Problem
Assume $A \subset \{x|x \geq 0, x \in \mathbb{R}\}$ and $B \subset \{y|y \geq 0, y \in \mathbb{R}\}$. $A,B$ are both nonempty and bounded. Define $AB=\{xy|x \in A,y \in B\}.$ Prove $\sup AB=\sup A \sup B.$
Proof
If $\sup A\sup B=0$, then $A=\{0\}$ or $B=\{0\}$. The statement holds trivially. Now, we assume $\sup A\sup B \neq 0$, namely, $\sup A,\sup B>0$.

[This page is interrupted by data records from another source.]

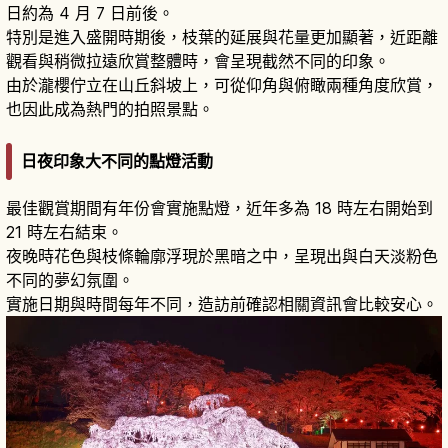
日約為 4 月 7 日前後。
特別是進入盛開時期後，枝葉的延展與花量更加顯著，近距離
觀看與稍微拉遠欣賞整體時，會呈現截然不同的印象。
由於瀧櫻佇立在山丘斜坡上，可從仰角與俯瞰兩種角度欣賞，
也因此成為熱門的拍照景點。
日夜印象大不同的點燈活動
最佳觀賞期間有年份會實施點燈，近年多為 18 時左右開始到
21 時左右結束。
夜晚時花色與枝條輪廓浮現於黑暗之中，呈現出與白天淡粉色
不同的夢幻氛圍。
實施日期與時間每年不同，造訪前確認相關資訊會比較安心。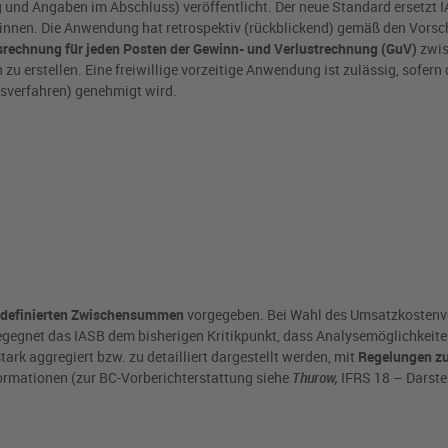
 und Angaben im Abschluss) veröffentlicht. Der neue Standard ersetzt I
innen. Die Anwendung hat retrospektiv (rückblickend) gemäß den Vorsch
srechnung für jeden Posten der Gewinn- und Verlustrechnung (GuV)
zwis
 erstellen. Eine freiwillige vorzeitige Anwendung ist zulässig, sofern 
verfahren) genehmigt wird.
it definierten Zwischensummen
vorgegeben. Bei Wahl des Umsatzkostenv
egegnet das IASB dem bisherigen Kritikpunkt, dass Analysemöglichkeit
ark aggregiert bzw. zu detailliert dargestellt werden, mit
Regelungen zu
ormationen (zur BC-Vorberichterstattung siehe
Thurow,
IFRS 18 – Darste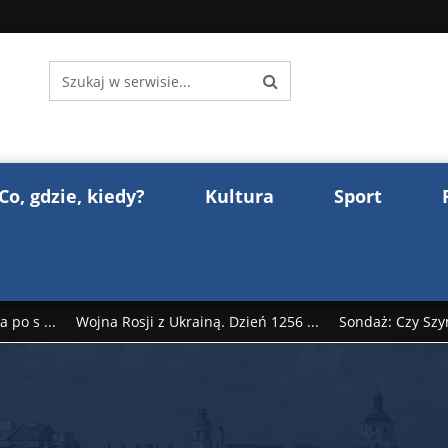
Co, gdzie, kiedy?
Kultura
Sport
 po s ...
Wojna Rosji z Ukrainą. Dzień 1256 ...
Sondaż: Czy Szy
rump reaguje na słowa Dmitrija Miedwiediew ...
Donald Trump z
śl ...
Polak premierem Litwy? Robert Duchniewicz na krótk ...
zy TV ...
ABW zatrzymała szpiega. „Dopadniemy każdego. Racze .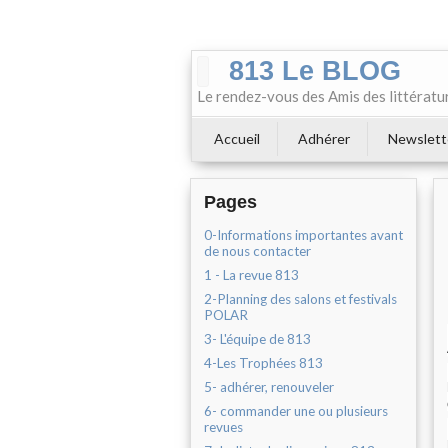
813 Le BLOG
Le rendez-vous des Amis des littératu
Accueil
Adhérer
Newslett
Pages
0-Informations importantes avant
de nous contacter
1 - La revue 813
2-Planning des salons et festivals
POLAR
3- L'équipe de 813
4-Les Trophées 813
5- adhérer, renouveler
6- commander une ou plusieurs
revues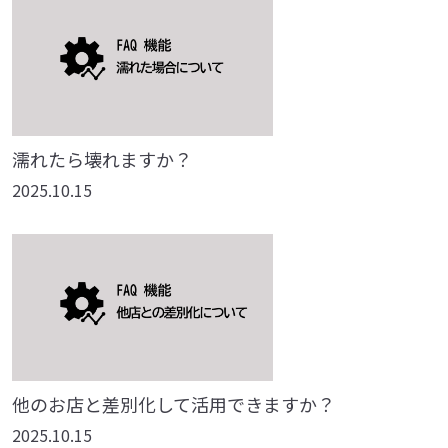
濡れたら壊れますか？
2025.10.15
他のお店と差別化して活用できますか？
2025.10.15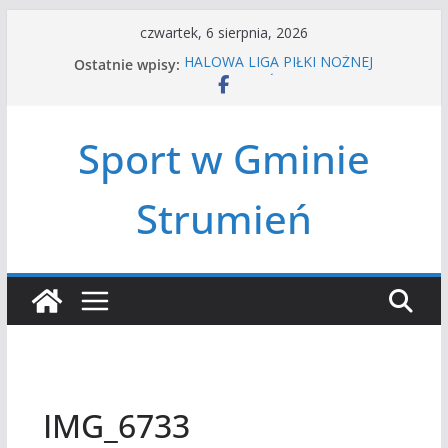
Przejdź
czwartek, 6 sierpnia, 2026
do
Ostatnie wpisy:
HALOWA LIGA PIŁKI NOŻNEJ
treści
LATO W MIEŚCIE’2026
Turniej tenisa ziemnego
Amatorska siatkówka
Sport w Gminie
Czwórbój lekkoatletyczny
Strumień
IMG_6733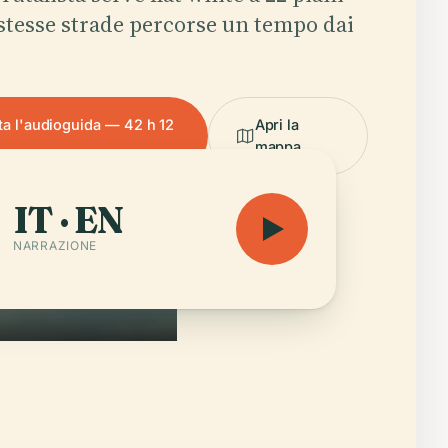
 stesse strade percorse un tempo dai
ta l'audioguida — 42 h 12
Apri la
mappa
IT · EN
NARRAZIONE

$\forall x \in A, y \in B:0 \leq x \leq \sup A, 0 \leq y \leq \sup B$. Then $xy \leq \sup A \sup B,$ which shows $\sup A \sup B$ is a upper bound for all $xy.$ Thus $$\sup AB \leq \sup A \sup B.\tag1$$ $\forall \varepsilon \in (0,\min\{\sup A,\sup B\}), \exists x_0 \in A, y_0 \in B:$ $$x_0>\sup A-\varepsilon>0;$$ $$y_0>\sup B-\varepsilon>0.$$ Hence \begin{align*} x_0y_0&>\sup A\sup B-(\sup A+\sup B)\varepsilon+\varepsilon^2\\&>\sup A\sup B-(\sup A+\sup B)\varepsilon\\&=\sup A\sup B-\varepsilon',\tag2 \end{align*} where $\varepsilon'=(\sup A+\sup B)\varepsilon.$ From $(1)(2)$, we may claim $\sup AB=\sup A \sup B.$